Set problem
Update the lines of data below by changing every "collectors" to "collected by", leaving all else unchanged.

(Lines of data)

----------

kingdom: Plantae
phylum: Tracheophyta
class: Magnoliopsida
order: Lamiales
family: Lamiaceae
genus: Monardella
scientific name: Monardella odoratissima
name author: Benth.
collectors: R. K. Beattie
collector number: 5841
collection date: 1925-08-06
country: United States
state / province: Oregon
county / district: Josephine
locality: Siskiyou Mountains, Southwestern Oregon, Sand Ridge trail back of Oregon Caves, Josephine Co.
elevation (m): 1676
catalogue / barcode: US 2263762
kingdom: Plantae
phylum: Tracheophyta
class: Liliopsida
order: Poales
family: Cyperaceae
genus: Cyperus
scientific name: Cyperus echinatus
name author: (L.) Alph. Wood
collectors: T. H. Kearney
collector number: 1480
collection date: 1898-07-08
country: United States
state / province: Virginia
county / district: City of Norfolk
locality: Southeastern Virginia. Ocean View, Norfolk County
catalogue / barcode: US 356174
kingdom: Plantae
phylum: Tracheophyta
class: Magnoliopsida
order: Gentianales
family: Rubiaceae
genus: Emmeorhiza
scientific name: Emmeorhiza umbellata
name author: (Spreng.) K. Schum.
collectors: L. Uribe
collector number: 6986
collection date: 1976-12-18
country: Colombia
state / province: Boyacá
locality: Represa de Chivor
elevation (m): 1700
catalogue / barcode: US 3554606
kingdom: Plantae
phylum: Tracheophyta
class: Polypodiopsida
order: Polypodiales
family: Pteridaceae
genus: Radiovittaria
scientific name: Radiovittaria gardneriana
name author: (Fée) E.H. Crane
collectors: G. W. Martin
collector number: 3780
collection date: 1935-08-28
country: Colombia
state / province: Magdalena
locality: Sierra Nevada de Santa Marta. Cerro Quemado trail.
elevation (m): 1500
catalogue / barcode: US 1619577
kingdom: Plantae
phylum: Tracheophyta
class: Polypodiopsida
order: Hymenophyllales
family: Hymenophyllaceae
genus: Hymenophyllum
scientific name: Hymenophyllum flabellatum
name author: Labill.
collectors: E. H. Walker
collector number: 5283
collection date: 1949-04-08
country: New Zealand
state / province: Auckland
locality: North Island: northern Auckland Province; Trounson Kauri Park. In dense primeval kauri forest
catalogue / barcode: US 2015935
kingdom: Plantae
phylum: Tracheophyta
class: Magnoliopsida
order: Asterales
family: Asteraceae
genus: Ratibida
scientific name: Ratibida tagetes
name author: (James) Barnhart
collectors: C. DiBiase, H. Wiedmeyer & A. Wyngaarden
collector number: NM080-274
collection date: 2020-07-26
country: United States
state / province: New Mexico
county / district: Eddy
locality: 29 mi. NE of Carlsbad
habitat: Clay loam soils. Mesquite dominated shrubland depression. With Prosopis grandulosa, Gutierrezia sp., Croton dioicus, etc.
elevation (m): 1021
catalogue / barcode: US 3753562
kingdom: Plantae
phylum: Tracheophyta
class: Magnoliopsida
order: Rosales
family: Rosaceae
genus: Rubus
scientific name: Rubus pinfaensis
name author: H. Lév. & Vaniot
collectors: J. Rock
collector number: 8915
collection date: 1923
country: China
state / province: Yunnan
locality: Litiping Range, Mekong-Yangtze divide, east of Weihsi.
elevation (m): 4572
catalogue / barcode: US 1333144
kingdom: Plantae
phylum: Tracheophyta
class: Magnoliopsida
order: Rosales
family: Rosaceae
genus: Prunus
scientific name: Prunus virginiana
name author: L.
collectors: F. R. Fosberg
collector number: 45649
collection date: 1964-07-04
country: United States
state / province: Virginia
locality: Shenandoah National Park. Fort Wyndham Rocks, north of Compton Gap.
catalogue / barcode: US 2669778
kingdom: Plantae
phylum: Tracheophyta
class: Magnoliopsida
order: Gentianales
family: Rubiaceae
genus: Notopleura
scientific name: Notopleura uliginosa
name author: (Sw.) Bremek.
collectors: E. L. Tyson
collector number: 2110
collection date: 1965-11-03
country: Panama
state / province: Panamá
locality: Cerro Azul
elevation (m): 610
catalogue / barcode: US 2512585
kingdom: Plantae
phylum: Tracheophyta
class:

----------

Result
kingdom: Plantae
phylum: Tracheophyta
class: Magnoliopsida
order: Lamiales
family: Lamiaceae
genus: Monardella
scientific name: Monardella odoratissima
name author: Benth.
collected by: R. K. Beattie
collector number: 5841
collection date: 1925-08-06
country: United States
state / province: Oregon
county / district: Josephine
locality: Siskiyou Mountains, Southwestern Oregon, Sand Ridge trail back of Oregon Caves, Josephine Co.
elevation (m): 1676
catalogue / barcode: US 2263762
kingdom: Plantae
phylum: Tracheophyta
class: Liliopsida
order: Poales
family: Cyperaceae
genus: Cyperus
scientific name: Cyperus echinatus
name author: (L.) Alph. Wood
collected by: T. H. Kearney
collector number: 1480
collection date: 1898-07-08
country: United States
state / province: Virginia
county / district: City of Norfolk
locality: Southeastern Virginia. Ocean View, Norfolk County
catalogue / barcode: US 356174
kingdom: Plantae
phylum: Tracheophyta
class: Magnoliopsida
order: Gentianales
family: Rubiaceae
genus: Emmeorhiza
scientific name: Emmeorhiza umbellata
name author: (Spreng.) K. Schum.
collected by: L. Uribe
collector number: 6986
collection date: 1976-12-18
country: Colombia
state / province: Boyacá
locality: Represa de Chivor
elevation (m): 1700
catalogue / barcode: US 3554606
kingdom: Plantae
phylum: Tracheophyta
class: Polypodiopsida
order: Polypodiales
family: Pteridaceae
genus: Radiovittaria
scientific name: Radiovittaria gardneriana
name author: (Fée) E.H. Crane
collected by: G. W. Martin
collector number: 3780
collection date: 1935-08-28
country: Colombia
state / province: Magdalena
locality: Sierra Nevada de Santa Marta. Cerro Quemado trail.
elevation (m): 1500
catalogue / barcode: US 1619577
kingdom: Plantae
phylum: Tracheophyta
class: Polypodiopsida
order: Hymenophyllales
family: Hymenophyllaceae
genus: Hymenophyllum
scientific name: Hymenophyllum flabellatum
name author: Labill.
collected by: E. H. Walker
collector number: 5283
collection date: 1949-04-08
country: New Zealand
state / province: Auckland
locality: North Island: northern Auckland Province; Trounson Kauri Park. In dense primeval kauri forest
catalogue / barcode: US 2015935
kingdom: Plantae
phylum: Tracheophyta
class: Magnoliopsida
order: Asterales
family: Asteraceae
genus: Ratibida
scientific name: Ratibida tagetes
name author: (James) Barnhart
collected by: C. DiBiase, H. Wiedmeyer & A. Wyngaarden
collector number: NM080-274
collection date: 2020-07-26
country: United States
state / province: New Mexico
county / district: Eddy
locality: 29 mi. NE of Carlsbad
habitat: Clay loam soils. Mesquite dominated shrubland depression. With Prosopis grandulosa, Gutierrezia sp., Croton dioicus, etc.
elevation (m): 1021
catalogue / barcode: US 3753562
kingdom: Plantae
phylum: Tracheophyta
class: Magnoliopsida
order: Rosales
family: Rosaceae
genus: Rubus
scientific name: Rubus pinfaensis
name author: H. Lév. & Vaniot
collected by: J. Rock
collector number: 8915
collection date: 1923
country: China
state / province: Yunnan
locality: Litiping Range, Mekong-Yangtze divide, east of Weihsi.
elevation (m): 4572
catalogue / barcode: US 1333144
kingdom: Plantae
phylum: Tracheophyta
class: Magnoliopsida
order: Rosales
family: Rosaceae
genus: Prunus
scientific name: Prunus virginiana
name author: L.
collected by: F. R. Fosberg
collector number: 45649
collection date: 1964-07-04
country: United States
state / province: Virginia
locality: Shenandoah National Park. Fort Wyndham Rocks, north of Compton Gap.
catalogue / barcode: US 2669778
kingdom: Plantae
phylum: Tracheophyta
class: Magnoliopsida
order: Gentianales
family: Rubiaceae
genus: Notopleura
scientific name: Notopleura uliginosa
name author: (Sw.) Bremek.
collected by: E. L. Tyson
collector number: 2110
collection date: 1965-11-03
country: Panama
state / province: Panamá
locality: Cerro Azul
elevation (m): 610
catalogue / barcode: US 2512585
kingdom: Plantae
phylum: Tracheophyta
class:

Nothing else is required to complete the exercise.